The down side to unlocking everyone’s inner reporter will be a loss of privacy suggests a San Francisco Chronicle article :
“Camera phones threaten to turn everyone into amateur paparazzi,” says law professor Daniel Solove of George Washington University, an expert on privacy law. “We are witnessing our personal space shrink because of the way technology is being used.”
I made similar observations in a recent posting titled the Paparazzi Ethic.
Blood focuses on the positive upshot of coupling ubiquitous cameras with an aggregating framework like Flickr — the combination allows and encourages individuals to contribute pictures that tell stories of public interest.
“Flickr members are now more inclined to document what they see, knowing that they can share it with others when they get home,” she writes, adding: “I don’t know what tools could make it this easy for other kinds of journalists to assemble a compelling story in pieces.”

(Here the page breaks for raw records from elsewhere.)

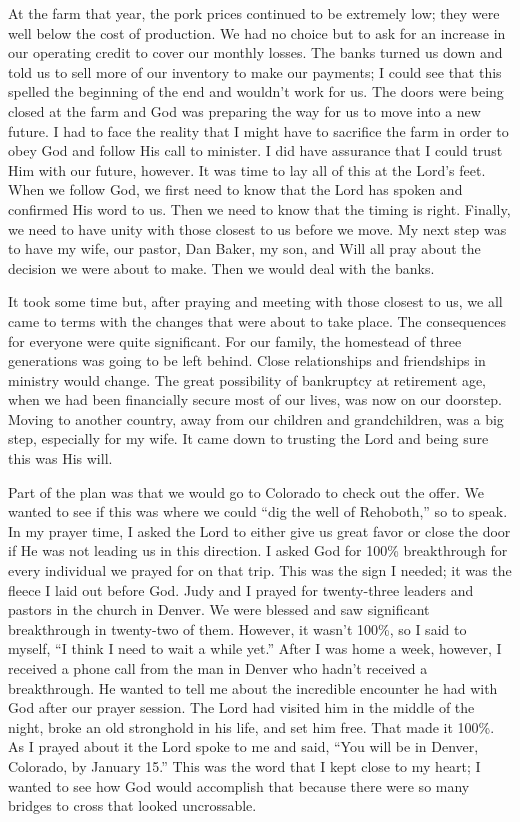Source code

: \documentclass[oneside]{book}
\begin{document}
At the farm that year, the pork prices continued to be extremely low; they were well below the cost of production. We had no choice but to ask for an increase in our operating credit to cover our monthly losses. The banks turned us down and told us to sell more of our inventory to make our payments; I could see that this spelled the beginning of the end and wouldn’t work for us. The doors were being closed at the farm and God was preparing the way for us to move into a new future. I had to face the reality that I might have to sacrifice the farm in order to obey God and follow His call to minister. I did have assurance that I could trust Him with our future, however. It was time to lay all of this at the Lord’s feet. When we follow God, we first need to know that the Lord has spoken and confirmed His word to us. Then we need to know that the timing is right. Finally, we need to have unity with those closest to us before we move.  My next step was to have my wife, our pastor, Dan Baker, my son, and Will all pray about the decision we were about to make. Then we would deal with the banks.

It took some time but, after praying and meeting with those closest to us, we all came to terms with the changes that were about to take place. The consequences for everyone were quite significant. For our family, the homestead of three generations was going to be left behind. Close relationships and friendships in ministry would change. The great possibility of bankruptcy at retirement age, when we had been financially secure most of our lives, was now on our doorstep. Moving to another country, away from our children and grandchildren, was a big step, especially for my wife. It came down to trusting the Lord and being sure this was His will.

Part of the plan was that we would go to Colorado to check out the offer. We wanted to see if this was where we could “dig the well of Rehoboth,” so to speak. In my prayer time, I asked the Lord to either give us great favor or close the door if He was not leading us in this direction. I asked God for 100\% breakthrough for every individual we prayed for on that trip. This was the sign I needed; it was the fleece I laid out before God. Judy and I prayed for twenty-three leaders and pastors in the church in Denver. We were blessed and saw significant breakthrough in twenty-two of them. However, it wasn’t 100\%, so I said to myself, “I think I need to wait a while yet.” After I was home a week, however, I received a phone call from the man in Denver who hadn’t received a breakthrough. He wanted to tell me about the incredible encounter he had with God after our prayer session. The Lord had visited him in the middle of the night, broke an old stronghold in his life, and set him free. That made it 100\%. As I prayed about it the Lord spoke to me and said, “You will be in Denver, Colorado, by January 15.” This was the word that I kept close to my heart; I wanted to see how God would accomplish that because there were so many bridges to cross that looked uncrossable.
\end{document}
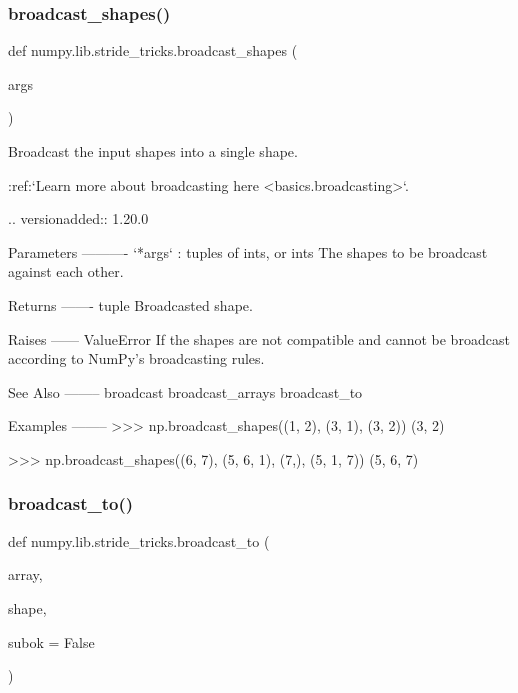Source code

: \subsubsection{\texorpdfstring{broadcast\+\_\+shapes()}{broadcast\_shapes()}}
{\footnotesize\ttfamily def numpy.\+lib.\+stride\+\_\+tricks.\+broadcast\+\_\+shapes (\begin{DoxyParamCaption}\item[{}]{args }\end{DoxyParamCaption})}

\begin{DoxyVerb}Broadcast the input shapes into a single shape.

:ref:`Learn more about broadcasting here <basics.broadcasting>`.

.. versionadded:: 1.20.0

Parameters
----------
`*args` : tuples of ints, or ints
    The shapes to be broadcast against each other.

Returns
-------
tuple
    Broadcasted shape.

Raises
------
ValueError
    If the shapes are not compatible and cannot be broadcast according
    to NumPy's broadcasting rules.

See Also
--------
broadcast
broadcast_arrays
broadcast_to

Examples
--------
>>> np.broadcast_shapes((1, 2), (3, 1), (3, 2))
(3, 2)

>>> np.broadcast_shapes((6, 7), (5, 6, 1), (7,), (5, 1, 7))
(5, 6, 7)
\end{DoxyVerb}
 \mbox{\label{namespacenumpy_1_1lib_1_1stride__tricks_a7c24abd99f5e1487018c2217209be0d3}} 
\subsubsection{\texorpdfstring{broadcast\+\_\+to()}{broadcast\_to()}}
{\footnotesize\ttfamily def numpy.\+lib.\+stride\+\_\+tricks.\+broadcast\+\_\+to (\begin{DoxyParamCaption}\item[{}]{array,  }\item[{}]{shape,  }\item[{}]{subok = {\ttfamily False} }\end{DoxyParamCaption})}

Apropos of that thought I searched under “collaborative journalism” and found The Echo Chamber Project, a self-described “an open source, investigative documentary about how the television news media became an uncritical echo chamber to the Executive Branch leading up to the war in Iraq.”
Robin Good wrote about the project and interviewed its leader, Maine documentary film maker Kent Bye. The writeup includes pointers to an outline of Bye’s tools and methods to encourage documentarians to create similar projects on themes of interest.
I’ll stay alert for more tools and tips in this collaborative sphere.